── Source document

Publication information
- Star of: Dennis the Menace and Gnasher (1953 – present)
- First appearance: Issue 577; (8 August 1953);
- Appearance timeline: Issues 577 – 3906 – present
- Creator(s): David Law
- Author(s): Uncredited

In-universe information
- Full name: Walter Brown
- Occupation: Student
- Family: Walter's Dad (father; now called Wilbur "Carter" Brown) Walter's Mum (mother; now called Muriel Brown)
- Friends: Bertie Blenkinsop (best friend; now assistant) Past friend(s) Spotty Perkins Dudley Nightshirt Jeremy Snodgrass Timothy Sopwith Nervous Rex Pets Foo Foo Claudius Clawdia
- Enemies: Dennis the Menace Gnasher

= Walter the Softy =

Comic strip character from The Beano

Walter Brown (pejoratively nicknamed "Walter the Softy") is a fictional character that appears in the comic strip Dennis the Menace and Gnasher in the British comic magazine The Beano. He is the rival and archenemy to Dennis the Menace who is vilified because of his lack of interest in stereotypically masculine activities and attitudes. From his first appearance in 1953, Walter became the target of Dennis' pranks and misbehaviour, but he would brush it off. Sometimes in the 1980s, Walter's characterisation changed after reader backlash and made him a snobbish rich boy foil to his enemies.

────

- _What you need to do_
1. According to the Walter the Softy profile, in which issue of The Beano did Walter first appear?
2. Render this sentence from the Walter the Softy profile in Spanish: "From his first appearance in 1953, Walter became the target of Dennis' pranks and misbehaviour, but he would brush it off."

── Supplied material

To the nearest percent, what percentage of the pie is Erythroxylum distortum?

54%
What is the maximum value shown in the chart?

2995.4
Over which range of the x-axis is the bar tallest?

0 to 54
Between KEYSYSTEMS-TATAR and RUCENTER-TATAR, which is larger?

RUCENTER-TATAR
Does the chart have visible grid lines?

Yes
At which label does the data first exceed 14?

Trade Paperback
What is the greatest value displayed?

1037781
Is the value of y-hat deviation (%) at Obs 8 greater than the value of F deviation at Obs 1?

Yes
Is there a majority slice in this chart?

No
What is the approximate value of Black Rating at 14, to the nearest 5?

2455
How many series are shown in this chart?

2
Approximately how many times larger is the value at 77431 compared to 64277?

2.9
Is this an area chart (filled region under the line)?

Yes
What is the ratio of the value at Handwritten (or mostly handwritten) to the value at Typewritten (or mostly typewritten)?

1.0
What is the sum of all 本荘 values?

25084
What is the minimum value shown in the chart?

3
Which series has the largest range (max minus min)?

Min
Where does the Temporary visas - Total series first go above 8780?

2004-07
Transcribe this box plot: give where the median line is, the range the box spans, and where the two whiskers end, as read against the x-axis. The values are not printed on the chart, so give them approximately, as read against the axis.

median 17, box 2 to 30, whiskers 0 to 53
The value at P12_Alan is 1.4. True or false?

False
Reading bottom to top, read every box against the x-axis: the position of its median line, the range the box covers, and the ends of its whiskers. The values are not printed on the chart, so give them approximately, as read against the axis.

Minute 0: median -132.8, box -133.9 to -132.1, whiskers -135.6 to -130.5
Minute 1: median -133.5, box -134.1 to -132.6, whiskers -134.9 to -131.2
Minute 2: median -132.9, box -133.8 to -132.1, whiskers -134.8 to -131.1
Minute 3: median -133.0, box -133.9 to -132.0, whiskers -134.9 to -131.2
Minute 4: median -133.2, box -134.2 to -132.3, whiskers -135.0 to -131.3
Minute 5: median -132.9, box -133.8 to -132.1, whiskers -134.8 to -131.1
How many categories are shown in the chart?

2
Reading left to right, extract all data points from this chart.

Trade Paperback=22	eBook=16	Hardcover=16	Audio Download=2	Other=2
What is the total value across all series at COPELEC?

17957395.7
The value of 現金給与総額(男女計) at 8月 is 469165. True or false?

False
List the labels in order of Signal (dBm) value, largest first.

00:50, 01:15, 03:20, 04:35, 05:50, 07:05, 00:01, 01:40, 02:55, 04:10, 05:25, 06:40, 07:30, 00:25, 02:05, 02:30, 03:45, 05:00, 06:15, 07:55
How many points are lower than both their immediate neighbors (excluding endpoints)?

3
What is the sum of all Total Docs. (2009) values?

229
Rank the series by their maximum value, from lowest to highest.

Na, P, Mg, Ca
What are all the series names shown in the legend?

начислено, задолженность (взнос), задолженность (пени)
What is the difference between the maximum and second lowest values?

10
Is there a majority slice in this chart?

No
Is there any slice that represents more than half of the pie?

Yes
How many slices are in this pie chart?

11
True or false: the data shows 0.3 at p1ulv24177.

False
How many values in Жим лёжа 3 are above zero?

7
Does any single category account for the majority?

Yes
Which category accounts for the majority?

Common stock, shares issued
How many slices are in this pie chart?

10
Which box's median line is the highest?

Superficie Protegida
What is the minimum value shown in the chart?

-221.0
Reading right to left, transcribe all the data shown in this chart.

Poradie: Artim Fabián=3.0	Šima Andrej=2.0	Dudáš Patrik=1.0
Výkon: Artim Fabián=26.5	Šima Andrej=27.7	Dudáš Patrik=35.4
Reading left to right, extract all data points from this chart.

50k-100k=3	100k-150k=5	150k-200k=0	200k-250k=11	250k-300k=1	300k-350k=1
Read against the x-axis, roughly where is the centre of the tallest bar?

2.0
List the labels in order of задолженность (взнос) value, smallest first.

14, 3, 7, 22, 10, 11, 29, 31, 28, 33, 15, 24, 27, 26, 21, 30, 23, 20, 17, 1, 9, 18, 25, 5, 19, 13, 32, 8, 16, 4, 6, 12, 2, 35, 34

────

- _Solutions in order_
1. Issue 577, dated 8 August 1953.

2. Desde su primera aparición en 1953, Walter se convirtió en el blanco de las bromas y las travesuras de Dennis, pero él no les daba importancia.